> **Task objective**
Search term "them": copy each line of the records that contains it.

> **Input for this task**
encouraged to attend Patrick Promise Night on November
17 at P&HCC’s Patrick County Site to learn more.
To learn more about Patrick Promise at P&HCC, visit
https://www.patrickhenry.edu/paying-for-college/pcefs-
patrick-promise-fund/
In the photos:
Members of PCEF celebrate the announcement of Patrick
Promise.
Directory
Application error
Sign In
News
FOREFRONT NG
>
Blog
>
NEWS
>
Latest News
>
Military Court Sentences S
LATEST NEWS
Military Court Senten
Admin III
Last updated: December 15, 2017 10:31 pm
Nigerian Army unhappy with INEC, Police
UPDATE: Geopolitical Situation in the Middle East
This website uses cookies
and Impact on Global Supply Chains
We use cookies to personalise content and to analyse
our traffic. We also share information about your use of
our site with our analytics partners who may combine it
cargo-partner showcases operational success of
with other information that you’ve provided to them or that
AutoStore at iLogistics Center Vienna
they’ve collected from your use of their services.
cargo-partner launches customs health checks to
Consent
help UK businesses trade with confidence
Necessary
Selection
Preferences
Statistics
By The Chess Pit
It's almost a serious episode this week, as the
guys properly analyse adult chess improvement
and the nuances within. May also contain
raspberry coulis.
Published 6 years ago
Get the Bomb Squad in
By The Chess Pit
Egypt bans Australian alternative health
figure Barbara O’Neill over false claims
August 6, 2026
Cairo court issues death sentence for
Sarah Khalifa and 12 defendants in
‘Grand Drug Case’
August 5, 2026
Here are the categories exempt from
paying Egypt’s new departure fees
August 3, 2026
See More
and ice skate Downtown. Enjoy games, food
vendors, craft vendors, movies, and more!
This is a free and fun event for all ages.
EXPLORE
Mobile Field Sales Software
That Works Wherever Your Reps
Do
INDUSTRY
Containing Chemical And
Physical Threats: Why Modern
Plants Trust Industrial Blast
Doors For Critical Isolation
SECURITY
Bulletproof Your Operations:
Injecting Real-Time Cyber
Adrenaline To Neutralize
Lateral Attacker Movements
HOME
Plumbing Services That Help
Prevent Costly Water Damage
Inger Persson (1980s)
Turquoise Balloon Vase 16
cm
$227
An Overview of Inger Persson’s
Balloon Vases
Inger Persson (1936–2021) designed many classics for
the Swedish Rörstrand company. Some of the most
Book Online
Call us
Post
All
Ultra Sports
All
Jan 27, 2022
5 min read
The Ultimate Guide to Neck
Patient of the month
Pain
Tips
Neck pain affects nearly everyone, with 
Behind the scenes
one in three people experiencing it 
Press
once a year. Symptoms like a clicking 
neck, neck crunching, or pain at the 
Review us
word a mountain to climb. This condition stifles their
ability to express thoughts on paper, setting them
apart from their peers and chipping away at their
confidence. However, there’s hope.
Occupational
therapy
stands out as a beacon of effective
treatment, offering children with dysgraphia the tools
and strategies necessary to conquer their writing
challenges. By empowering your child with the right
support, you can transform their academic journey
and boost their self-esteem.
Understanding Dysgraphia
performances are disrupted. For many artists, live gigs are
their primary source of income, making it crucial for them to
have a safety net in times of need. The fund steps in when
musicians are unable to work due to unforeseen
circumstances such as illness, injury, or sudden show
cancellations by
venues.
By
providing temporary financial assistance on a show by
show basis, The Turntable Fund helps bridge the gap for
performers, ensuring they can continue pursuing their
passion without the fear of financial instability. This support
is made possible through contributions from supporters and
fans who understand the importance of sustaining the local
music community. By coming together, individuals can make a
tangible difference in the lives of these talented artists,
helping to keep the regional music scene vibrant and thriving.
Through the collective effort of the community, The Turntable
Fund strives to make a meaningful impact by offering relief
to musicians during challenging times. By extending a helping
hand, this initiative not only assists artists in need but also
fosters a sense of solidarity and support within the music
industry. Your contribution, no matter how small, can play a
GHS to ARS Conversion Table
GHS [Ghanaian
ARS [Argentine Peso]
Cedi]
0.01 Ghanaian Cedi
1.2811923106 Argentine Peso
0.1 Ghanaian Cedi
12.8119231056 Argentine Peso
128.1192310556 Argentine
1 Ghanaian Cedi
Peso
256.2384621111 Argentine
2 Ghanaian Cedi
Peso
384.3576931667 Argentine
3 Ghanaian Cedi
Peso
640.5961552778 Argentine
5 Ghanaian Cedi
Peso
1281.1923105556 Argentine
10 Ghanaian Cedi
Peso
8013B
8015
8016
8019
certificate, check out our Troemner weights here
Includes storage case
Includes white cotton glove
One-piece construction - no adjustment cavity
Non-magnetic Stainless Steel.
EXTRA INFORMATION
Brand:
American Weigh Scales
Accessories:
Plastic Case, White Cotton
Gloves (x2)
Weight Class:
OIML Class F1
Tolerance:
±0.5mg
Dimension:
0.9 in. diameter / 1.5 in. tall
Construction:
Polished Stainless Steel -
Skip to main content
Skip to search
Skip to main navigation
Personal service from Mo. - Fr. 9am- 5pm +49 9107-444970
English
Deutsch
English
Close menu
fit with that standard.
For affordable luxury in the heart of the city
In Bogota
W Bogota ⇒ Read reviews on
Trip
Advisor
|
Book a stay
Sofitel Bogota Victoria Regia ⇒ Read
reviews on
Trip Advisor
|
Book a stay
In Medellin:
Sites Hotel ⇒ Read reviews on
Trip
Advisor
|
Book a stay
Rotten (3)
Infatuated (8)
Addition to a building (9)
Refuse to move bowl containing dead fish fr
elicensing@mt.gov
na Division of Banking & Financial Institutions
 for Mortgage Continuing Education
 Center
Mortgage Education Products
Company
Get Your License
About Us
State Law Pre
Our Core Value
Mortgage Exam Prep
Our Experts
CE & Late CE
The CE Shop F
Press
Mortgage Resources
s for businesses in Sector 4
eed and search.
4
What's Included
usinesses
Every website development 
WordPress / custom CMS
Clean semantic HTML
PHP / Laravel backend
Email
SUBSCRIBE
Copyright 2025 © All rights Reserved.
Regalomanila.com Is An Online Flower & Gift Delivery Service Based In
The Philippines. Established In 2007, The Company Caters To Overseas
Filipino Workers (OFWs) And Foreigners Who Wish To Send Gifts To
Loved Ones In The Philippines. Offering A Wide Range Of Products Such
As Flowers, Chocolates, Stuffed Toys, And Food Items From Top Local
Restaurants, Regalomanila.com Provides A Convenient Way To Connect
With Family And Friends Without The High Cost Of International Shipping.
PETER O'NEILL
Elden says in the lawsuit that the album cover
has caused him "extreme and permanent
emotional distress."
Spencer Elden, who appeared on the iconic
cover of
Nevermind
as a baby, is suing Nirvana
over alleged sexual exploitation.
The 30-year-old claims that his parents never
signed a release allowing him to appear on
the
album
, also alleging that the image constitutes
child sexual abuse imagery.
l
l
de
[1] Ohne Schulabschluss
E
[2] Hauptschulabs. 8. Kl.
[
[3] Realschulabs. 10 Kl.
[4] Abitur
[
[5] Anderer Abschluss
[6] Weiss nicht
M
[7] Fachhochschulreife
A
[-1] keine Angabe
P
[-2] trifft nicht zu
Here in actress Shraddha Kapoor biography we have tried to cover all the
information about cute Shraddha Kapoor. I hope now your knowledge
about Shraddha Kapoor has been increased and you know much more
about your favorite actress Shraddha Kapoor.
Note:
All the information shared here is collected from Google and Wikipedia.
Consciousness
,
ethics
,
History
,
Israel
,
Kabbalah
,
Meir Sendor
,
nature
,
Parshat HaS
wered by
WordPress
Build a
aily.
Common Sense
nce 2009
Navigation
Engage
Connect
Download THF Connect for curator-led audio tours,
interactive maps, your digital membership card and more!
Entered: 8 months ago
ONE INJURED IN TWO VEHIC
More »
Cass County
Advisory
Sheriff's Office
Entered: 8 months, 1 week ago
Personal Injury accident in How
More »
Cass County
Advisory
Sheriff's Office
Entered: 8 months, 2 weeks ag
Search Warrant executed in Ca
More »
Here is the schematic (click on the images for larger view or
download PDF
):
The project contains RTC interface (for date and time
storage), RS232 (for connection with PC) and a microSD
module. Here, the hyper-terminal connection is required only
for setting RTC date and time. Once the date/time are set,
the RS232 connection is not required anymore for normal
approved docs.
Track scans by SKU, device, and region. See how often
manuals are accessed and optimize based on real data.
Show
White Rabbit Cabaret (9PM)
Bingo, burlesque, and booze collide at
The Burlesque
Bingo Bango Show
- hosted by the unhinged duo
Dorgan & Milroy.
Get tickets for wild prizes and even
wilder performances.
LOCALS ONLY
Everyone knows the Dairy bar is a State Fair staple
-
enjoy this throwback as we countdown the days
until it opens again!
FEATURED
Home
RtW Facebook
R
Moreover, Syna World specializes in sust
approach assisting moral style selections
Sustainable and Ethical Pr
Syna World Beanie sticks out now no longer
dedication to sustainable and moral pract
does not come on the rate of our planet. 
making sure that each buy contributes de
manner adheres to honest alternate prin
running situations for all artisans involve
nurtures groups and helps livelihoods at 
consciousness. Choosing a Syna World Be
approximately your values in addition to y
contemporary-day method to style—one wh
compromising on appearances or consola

> **Result for this task**
with other information that you’ve provided to them or that
ability to express thoughts on paper, setting them
their primary source of income, making it crucial for them to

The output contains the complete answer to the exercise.